Never say no – By Lucy Thomas
Some people like having something ‘wrong’ with them, it gives them ammunition to get out of a situation which arises that they wish not to be a part of. Which is great, if you want to spend your life making excuses and backing out the minute things get tricky. Go ahead and watch other people make the most of their lives from the sidelines. I’d much rather be on the pitch (I hate football… I never thought I’d end up using a related analogy!)
In all honesty I think they only time the words ‘I can’t because I’m a diabetic’ have fallen out of my mouth are when I’m approached to give blood. Which I would love to but for medical reasons it’s a massive no-no which I’ve come to accept.
Actaully….I lied…the other time I have used diabetes as an excuse is when someone has announced that they are buying a round of Jagerbombs AND EVERYONE HAS TO DO ONE! No way….Red Bull is the work of Satan (along with tuna and Justin Beiber, urgh!) and I shall not be drinking that! Thank you very much!
The point I am trying to make is that you should never use your diabetes as an excuse not to do something. Or, most importantly let someone else say you shouldn’t do something because you’re a diabetic.
My GP’s eyes, tongue and nostril hairs fell out when I announced I’d be working in China, for at least six months, and asked if they could they help me obtain enough of my prescription so that I wouldn’t have to worry about it while I was away. My GP then uttered a phrase which, to me, is like a red rag to a bull; ‘I strongly advise against this’.

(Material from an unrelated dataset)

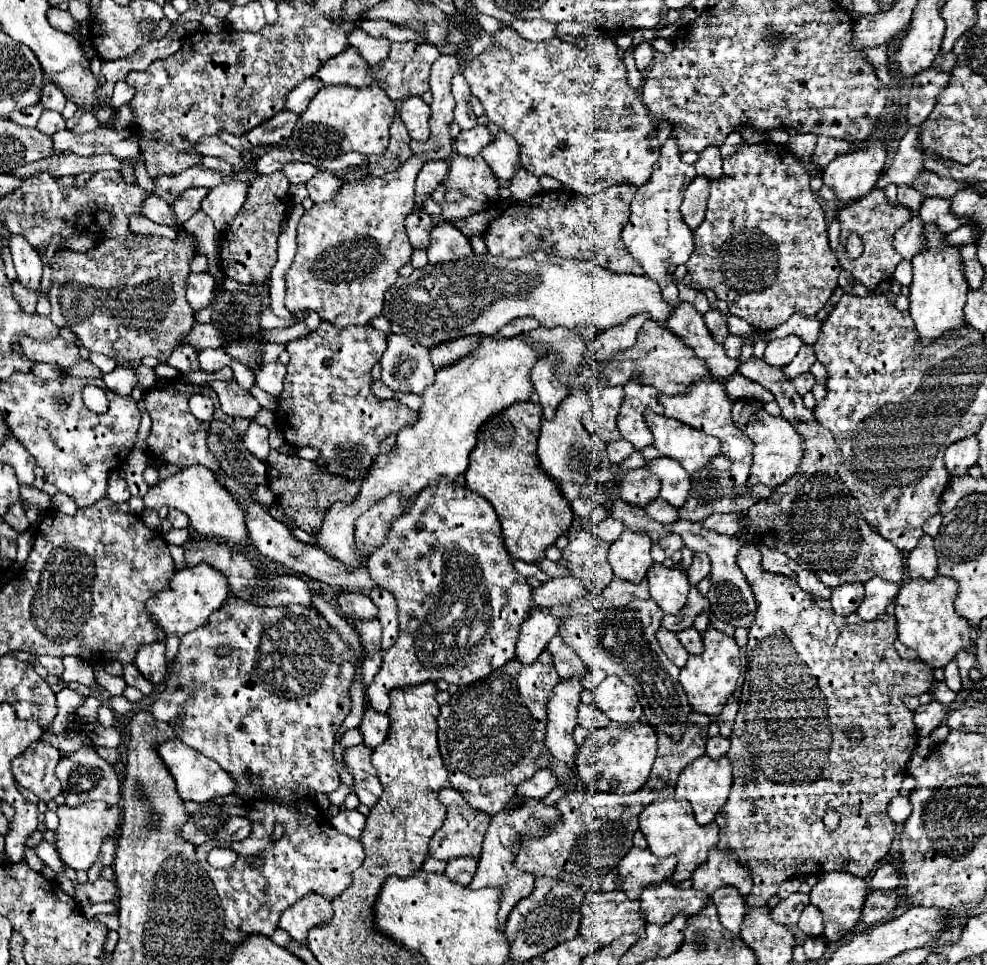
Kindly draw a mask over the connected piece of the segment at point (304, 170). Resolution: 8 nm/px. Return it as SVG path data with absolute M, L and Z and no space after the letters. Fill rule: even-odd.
M286 162L284 168L282 168L284 176L290 180L290 182L300 182L300 184L306 184L316 172L318 168L308 164L308 162Z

My response? ‘Well I’m going, so you can either help me or I’ll find someone else that can’. I appreciate that he was concerned for my welfare, whilst Type 1 diabetes is present in China it’s not cared for in the same fantastic way as it is here in the UK, but I was determined to go, with the knowledge that if things got to hard I could come home.
I ended up spending 6 months in China, 3 months in Vietnam and then 2 in Australia. It was amazing and not once did I have any issues with my diabetes. (Actually I did have an issue when the security at Beijing airport took away ALL of my insulin which was a bit of a farce & also a story for another time).
Jaw dropping still happens when I see a new consultant and they ask me to explain the year gap in my records, they seem to think I’m being sarcastic when I say I was working in China and Vietnam. It shouldn’t be a big deal though, as far as I’m concerned there’s nothing wrong with me, just a few injections here and there and avoid doughnuts……what’s difficult about that?
Never say no and the opportunities that appear will be worth it, trust me!